TASK BRIEF: Your task is to copy the stretch of lines in the records below that begins with the line containing "Introduction" and ends with the line containing "Tk,(l−1)2+1 ≥ (l", exactly as written, with nothing added.

Dataset entries:
Content starts
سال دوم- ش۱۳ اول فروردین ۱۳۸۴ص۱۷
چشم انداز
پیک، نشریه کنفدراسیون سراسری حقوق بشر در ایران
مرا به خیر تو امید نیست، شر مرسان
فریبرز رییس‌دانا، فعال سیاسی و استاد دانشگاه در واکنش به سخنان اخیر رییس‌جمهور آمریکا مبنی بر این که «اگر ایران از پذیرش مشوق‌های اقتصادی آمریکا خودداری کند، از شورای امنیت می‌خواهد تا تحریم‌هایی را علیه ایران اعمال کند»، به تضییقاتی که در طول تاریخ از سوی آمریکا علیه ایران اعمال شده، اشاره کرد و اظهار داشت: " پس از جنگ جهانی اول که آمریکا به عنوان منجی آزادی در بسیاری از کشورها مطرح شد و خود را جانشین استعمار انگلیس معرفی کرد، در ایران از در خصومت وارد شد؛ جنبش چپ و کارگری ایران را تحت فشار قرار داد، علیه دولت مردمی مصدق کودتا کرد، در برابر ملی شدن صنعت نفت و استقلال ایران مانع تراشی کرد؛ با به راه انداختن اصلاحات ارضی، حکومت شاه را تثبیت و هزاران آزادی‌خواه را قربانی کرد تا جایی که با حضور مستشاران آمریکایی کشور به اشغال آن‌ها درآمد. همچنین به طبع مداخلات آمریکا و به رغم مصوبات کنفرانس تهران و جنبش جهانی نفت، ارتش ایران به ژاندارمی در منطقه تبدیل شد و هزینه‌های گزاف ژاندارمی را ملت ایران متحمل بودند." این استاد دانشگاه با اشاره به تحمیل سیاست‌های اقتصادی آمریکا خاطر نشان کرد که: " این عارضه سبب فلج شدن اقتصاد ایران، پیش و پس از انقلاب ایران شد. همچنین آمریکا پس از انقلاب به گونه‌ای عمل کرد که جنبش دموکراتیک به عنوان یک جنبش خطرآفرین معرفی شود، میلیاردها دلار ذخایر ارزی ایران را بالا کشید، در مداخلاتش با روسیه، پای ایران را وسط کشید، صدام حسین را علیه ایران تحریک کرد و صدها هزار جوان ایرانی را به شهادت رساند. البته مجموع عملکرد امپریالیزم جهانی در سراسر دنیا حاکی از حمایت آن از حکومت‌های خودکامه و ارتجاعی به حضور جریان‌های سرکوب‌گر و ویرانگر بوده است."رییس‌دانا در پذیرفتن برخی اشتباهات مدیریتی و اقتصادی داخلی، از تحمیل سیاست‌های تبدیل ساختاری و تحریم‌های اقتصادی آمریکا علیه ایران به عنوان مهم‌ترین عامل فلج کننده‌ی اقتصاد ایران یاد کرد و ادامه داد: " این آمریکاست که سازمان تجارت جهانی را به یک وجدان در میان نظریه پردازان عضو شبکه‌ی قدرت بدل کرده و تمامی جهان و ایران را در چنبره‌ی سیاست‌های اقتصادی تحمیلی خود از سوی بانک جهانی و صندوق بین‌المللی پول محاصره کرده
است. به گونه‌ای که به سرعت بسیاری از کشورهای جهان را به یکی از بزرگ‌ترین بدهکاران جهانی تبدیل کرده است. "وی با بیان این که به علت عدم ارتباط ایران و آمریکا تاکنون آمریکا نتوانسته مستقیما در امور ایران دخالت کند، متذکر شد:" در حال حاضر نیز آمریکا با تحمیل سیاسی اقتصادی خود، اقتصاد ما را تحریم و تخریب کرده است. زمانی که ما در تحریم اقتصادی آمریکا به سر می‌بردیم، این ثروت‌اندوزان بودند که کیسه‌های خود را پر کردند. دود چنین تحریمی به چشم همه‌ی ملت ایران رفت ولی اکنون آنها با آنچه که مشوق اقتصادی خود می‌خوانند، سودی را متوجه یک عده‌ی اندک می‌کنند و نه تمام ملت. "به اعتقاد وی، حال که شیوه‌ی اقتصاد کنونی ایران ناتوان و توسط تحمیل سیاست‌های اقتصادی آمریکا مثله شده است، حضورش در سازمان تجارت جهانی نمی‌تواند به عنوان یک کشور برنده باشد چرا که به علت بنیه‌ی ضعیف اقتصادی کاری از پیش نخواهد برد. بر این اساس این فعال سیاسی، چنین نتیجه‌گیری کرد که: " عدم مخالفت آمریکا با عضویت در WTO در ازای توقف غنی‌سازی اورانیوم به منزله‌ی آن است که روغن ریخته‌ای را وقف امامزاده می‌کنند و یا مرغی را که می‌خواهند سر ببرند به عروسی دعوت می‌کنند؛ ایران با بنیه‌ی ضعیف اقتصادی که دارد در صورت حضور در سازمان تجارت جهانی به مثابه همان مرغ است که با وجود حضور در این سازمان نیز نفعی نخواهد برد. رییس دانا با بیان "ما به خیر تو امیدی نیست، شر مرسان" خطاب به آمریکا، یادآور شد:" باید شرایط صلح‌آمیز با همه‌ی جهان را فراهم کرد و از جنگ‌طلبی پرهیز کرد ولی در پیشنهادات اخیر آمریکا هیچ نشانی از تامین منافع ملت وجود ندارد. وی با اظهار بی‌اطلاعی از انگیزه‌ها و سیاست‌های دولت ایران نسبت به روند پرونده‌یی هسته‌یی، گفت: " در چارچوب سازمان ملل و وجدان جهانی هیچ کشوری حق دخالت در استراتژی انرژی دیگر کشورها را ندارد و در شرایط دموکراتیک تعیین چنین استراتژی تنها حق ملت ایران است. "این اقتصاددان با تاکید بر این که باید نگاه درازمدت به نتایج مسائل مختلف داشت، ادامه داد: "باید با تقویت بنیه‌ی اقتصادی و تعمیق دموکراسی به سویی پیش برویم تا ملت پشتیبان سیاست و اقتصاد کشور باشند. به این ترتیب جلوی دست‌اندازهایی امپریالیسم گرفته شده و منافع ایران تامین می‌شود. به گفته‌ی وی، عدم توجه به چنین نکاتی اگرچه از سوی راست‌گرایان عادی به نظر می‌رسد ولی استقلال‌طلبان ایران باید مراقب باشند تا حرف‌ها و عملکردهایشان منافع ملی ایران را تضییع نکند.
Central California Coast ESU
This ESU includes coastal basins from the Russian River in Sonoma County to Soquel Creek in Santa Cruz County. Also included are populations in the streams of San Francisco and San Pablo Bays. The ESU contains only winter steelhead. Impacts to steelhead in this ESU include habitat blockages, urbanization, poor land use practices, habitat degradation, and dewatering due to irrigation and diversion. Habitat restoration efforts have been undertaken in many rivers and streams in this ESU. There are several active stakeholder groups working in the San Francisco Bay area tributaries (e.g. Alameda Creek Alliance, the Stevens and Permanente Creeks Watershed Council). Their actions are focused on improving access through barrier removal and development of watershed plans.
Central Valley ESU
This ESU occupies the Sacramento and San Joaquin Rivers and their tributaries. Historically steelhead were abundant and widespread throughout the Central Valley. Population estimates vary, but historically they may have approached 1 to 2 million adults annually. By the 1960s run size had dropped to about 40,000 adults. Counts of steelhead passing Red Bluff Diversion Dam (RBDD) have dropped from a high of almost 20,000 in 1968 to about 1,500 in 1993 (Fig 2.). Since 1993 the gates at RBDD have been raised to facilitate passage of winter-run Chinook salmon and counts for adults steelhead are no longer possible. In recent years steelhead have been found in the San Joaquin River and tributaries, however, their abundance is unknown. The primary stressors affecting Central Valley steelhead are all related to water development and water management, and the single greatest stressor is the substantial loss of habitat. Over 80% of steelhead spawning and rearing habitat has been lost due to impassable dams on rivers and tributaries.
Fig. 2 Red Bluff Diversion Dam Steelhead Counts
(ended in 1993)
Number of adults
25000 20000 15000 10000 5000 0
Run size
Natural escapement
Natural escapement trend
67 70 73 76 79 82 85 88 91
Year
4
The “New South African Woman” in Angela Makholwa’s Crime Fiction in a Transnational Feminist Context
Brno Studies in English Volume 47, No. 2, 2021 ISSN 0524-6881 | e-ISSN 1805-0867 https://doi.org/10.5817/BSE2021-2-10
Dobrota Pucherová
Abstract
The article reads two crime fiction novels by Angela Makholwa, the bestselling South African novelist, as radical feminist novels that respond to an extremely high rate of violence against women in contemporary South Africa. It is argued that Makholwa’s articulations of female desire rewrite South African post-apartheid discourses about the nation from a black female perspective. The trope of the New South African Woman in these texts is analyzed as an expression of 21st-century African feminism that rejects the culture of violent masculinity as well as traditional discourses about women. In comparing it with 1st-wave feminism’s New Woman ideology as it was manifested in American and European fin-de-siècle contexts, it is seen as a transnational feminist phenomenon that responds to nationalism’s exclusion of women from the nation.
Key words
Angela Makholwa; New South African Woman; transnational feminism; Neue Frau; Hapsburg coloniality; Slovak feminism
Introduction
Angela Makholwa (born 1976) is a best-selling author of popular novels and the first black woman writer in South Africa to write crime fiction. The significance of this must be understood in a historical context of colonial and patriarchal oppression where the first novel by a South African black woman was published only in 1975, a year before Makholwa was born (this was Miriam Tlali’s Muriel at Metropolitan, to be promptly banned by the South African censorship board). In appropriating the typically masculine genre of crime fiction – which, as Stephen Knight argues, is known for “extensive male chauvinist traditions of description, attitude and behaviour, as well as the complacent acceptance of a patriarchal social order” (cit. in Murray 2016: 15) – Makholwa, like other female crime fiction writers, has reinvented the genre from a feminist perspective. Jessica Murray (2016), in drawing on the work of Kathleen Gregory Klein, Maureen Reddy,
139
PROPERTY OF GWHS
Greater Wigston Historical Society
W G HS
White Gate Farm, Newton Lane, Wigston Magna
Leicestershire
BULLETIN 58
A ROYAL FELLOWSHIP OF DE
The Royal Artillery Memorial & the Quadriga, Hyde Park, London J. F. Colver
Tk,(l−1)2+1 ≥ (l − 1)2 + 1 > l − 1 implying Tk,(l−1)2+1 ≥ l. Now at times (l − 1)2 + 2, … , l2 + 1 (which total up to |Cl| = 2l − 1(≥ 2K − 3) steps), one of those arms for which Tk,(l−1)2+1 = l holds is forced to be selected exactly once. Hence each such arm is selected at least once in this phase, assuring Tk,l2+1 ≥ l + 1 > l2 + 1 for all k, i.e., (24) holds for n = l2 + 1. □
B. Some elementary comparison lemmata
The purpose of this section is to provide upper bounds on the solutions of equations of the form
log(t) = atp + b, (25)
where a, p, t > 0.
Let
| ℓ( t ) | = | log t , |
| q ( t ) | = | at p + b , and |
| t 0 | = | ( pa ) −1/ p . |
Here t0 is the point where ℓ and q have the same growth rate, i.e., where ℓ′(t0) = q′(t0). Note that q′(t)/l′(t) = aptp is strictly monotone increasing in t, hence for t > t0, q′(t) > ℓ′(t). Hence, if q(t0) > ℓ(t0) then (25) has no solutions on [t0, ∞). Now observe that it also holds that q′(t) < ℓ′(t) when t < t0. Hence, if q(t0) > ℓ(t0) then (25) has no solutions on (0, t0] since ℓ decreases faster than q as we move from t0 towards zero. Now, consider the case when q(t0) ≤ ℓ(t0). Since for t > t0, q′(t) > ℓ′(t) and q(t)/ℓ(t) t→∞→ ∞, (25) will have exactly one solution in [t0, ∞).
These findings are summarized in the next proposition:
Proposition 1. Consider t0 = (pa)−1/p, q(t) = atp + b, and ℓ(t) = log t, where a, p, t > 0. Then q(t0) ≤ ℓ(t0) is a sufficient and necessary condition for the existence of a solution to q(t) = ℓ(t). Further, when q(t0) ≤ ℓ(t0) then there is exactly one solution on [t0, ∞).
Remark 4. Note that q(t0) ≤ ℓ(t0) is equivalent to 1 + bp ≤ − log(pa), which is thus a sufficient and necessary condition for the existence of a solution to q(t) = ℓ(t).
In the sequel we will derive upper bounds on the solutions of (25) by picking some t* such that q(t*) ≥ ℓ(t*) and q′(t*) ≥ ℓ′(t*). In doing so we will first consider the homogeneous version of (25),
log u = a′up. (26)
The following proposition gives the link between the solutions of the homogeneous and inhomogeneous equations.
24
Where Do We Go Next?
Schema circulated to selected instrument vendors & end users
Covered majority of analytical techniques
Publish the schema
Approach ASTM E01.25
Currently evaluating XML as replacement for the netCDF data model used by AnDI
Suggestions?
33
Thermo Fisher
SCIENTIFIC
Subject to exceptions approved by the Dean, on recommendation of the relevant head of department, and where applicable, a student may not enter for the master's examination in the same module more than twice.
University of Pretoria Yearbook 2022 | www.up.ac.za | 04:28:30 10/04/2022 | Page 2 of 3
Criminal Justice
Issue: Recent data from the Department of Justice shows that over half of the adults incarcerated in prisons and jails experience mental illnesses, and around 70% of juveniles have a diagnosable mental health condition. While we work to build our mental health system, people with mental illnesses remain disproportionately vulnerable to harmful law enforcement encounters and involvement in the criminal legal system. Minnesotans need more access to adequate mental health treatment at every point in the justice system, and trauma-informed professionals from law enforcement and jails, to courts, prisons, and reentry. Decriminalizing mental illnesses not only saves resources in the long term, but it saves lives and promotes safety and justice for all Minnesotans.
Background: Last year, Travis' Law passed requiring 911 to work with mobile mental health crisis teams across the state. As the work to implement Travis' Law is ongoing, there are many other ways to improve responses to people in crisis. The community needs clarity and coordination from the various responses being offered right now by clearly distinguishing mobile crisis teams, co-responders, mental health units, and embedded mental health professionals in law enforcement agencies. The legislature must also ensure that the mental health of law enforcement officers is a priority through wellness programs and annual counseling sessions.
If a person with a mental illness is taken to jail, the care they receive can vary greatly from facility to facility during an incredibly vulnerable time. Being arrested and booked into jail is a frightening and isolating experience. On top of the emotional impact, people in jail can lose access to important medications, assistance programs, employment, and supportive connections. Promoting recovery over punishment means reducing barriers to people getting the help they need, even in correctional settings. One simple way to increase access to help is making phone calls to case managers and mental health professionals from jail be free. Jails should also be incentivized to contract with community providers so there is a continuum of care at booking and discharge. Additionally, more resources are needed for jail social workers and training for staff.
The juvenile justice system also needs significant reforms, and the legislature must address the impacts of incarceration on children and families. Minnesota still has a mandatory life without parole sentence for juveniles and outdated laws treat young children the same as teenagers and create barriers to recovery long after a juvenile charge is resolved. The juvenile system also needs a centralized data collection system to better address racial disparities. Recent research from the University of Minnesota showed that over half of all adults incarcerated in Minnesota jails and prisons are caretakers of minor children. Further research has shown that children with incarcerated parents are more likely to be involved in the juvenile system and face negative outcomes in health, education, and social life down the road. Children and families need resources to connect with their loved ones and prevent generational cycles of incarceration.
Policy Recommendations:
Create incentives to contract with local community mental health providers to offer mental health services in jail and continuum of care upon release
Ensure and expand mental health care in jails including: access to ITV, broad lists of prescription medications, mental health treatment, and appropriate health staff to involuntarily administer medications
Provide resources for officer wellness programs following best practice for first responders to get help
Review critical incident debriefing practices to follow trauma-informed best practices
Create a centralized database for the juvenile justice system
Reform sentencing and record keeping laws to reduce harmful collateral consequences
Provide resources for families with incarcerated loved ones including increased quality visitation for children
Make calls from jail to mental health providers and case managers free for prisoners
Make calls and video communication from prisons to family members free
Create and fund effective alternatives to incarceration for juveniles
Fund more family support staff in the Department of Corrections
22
Content ends
RESPONSE BELOW:
Introduction
Angela Makholwa (born 1976) is a best-selling author of popular novels and the first black woman writer in South Africa to write crime fiction. The significance of this must be understood in a historical context of colonial and patriarchal oppression where the first novel by a South African black woman was published only in 1975, a year before Makholwa was born (this was Miriam Tlali’s Muriel at Metropolitan, to be promptly banned by the South African censorship board). In appropriating the typically masculine genre of crime fiction – which, as Stephen Knight argues, is known for “extensive male chauvinist traditions of description, attitude and behaviour, as well as the complacent acceptance of a patriarchal social order” (cit. in Murray 2016: 15) – Makholwa, like other female crime fiction writers, has reinvented the genre from a feminist perspective. Jessica Murray (2016), in drawing on the work of Kathleen Gregory Klein, Maureen Reddy,
139
PROPERTY OF GWHS
Greater Wigston Historical Society
W G HS
White Gate Farm, Newton Lane, Wigston Magna
Leicestershire
BULLETIN 58
A ROYAL FELLOWSHIP OF DE
The Royal Artillery Memorial & the Quadriga, Hyde Park, London J. F. Colver
Tk,(l−1)2+1 ≥ (l − 1)2 + 1 > l − 1 implying Tk,(l−1)2+1 ≥ l. Now at times (l − 1)2 + 2, … , l2 + 1 (which total up to |Cl| = 2l − 1(≥ 2K − 3) steps), one of those arms for which Tk,(l−1)2+1 = l holds is forced to be selected exactly once. Hence each such arm is selected at least once in this phase, assuring Tk,l2+1 ≥ l + 1 > l2 + 1 for all k, i.e., (24) holds for n = l2 + 1. □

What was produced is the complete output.